FUKUOKA – More than 1,100 people are still living in temporary housing as Kyushu on Thursday marked the first year since a record heavy rainfall of 129.5 millimeters in a single hour poured upon Asakura, Fukuoka Prefecture.
Over 40 people lost their lives, and two people are still missing in Asakura.
“I will do my utmost to create a safe community … taking lessons from the disaster,” Asakura Mayor Yuji Hayashi said during the city’s memorial ceremony Thursday.
Yoichi Inoue, 58, who lost his parents in the disaster, looked back with sorrow.
“I’ve lost my home and the landscape of my hometown has changed. I still can’t accept that reality. I learned the hard way that anyone can be personally affected by a natural disaster,” Inoue said.
The city and the nearby village of Toho plan to build some 100 public housing units for people affected by the disaster by the summer of 2019.
Officials in Hita, Oita Prefecture, are also planning to have public housing built for victims of the disaster.
Operations to remove large amounts of soil and tree debris, washed down by floodwaters, have been making steady progress.

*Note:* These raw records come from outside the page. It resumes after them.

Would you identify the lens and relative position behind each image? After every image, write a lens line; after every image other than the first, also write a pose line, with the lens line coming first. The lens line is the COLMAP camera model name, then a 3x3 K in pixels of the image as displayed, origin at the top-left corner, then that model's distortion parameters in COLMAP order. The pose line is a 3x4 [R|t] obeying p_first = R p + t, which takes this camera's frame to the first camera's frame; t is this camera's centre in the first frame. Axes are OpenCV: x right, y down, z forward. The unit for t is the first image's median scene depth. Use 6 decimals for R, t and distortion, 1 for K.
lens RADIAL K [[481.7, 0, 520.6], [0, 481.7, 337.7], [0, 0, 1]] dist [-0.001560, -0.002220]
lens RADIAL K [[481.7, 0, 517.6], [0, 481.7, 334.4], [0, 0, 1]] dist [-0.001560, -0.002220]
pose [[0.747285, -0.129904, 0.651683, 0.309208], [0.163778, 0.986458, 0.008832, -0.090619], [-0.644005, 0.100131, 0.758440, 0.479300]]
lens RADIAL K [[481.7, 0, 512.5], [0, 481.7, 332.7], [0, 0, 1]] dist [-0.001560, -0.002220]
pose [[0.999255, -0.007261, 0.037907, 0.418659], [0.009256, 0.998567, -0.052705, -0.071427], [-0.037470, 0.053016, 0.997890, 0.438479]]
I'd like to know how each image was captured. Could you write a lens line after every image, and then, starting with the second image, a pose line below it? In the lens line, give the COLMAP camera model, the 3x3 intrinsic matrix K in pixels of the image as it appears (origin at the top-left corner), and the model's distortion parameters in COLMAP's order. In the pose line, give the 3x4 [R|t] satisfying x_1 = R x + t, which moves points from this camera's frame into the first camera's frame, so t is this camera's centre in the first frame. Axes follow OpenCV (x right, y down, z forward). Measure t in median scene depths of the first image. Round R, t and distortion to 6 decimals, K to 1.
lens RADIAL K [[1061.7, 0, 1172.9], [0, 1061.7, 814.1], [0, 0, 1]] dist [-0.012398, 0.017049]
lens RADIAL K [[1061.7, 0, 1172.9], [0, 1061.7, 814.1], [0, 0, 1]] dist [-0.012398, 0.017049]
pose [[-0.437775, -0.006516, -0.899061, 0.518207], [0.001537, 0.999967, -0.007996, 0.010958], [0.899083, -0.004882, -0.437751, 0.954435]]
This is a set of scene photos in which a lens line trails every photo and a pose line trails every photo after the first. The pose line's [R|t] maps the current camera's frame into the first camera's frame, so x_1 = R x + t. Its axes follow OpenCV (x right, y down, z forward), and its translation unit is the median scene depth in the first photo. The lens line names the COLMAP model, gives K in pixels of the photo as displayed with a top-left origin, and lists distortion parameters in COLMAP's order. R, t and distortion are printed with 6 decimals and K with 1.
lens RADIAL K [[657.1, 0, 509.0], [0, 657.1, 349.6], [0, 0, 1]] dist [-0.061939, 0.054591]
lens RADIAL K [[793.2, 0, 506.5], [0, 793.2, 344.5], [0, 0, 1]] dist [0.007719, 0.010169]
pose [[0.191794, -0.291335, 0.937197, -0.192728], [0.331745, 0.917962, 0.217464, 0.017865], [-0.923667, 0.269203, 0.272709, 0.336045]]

About two-thirds of debris totaling 200,000 tons of tree trunks and branches has been removed in Fukuoka Prefecture. The removal operation in mountainous areas is slated to finish by the end of the fiscal year.
The removal of soil on roads and in rivers is almost finished in the prefecture. Asakura plans to fully clear farmland of soil debris by the end of October in time for sowing wheat seeds.
In the wake of the disaster, officials in Asakura revised criteria for issuing evacuation advisories and instructions in April so that they will be issued in high-risk mountainous areas earlier than in others.
Toho also changed its guidelines on issuing evacuation advisories and instructions.
Kyushu Railway Co.’s Kyudai Line will resume full operations on July 14.
It remains unclear when services will resume on an affected part of the company’s Hitahikosan Line, where repairs are expected to cost about ¥7 billion.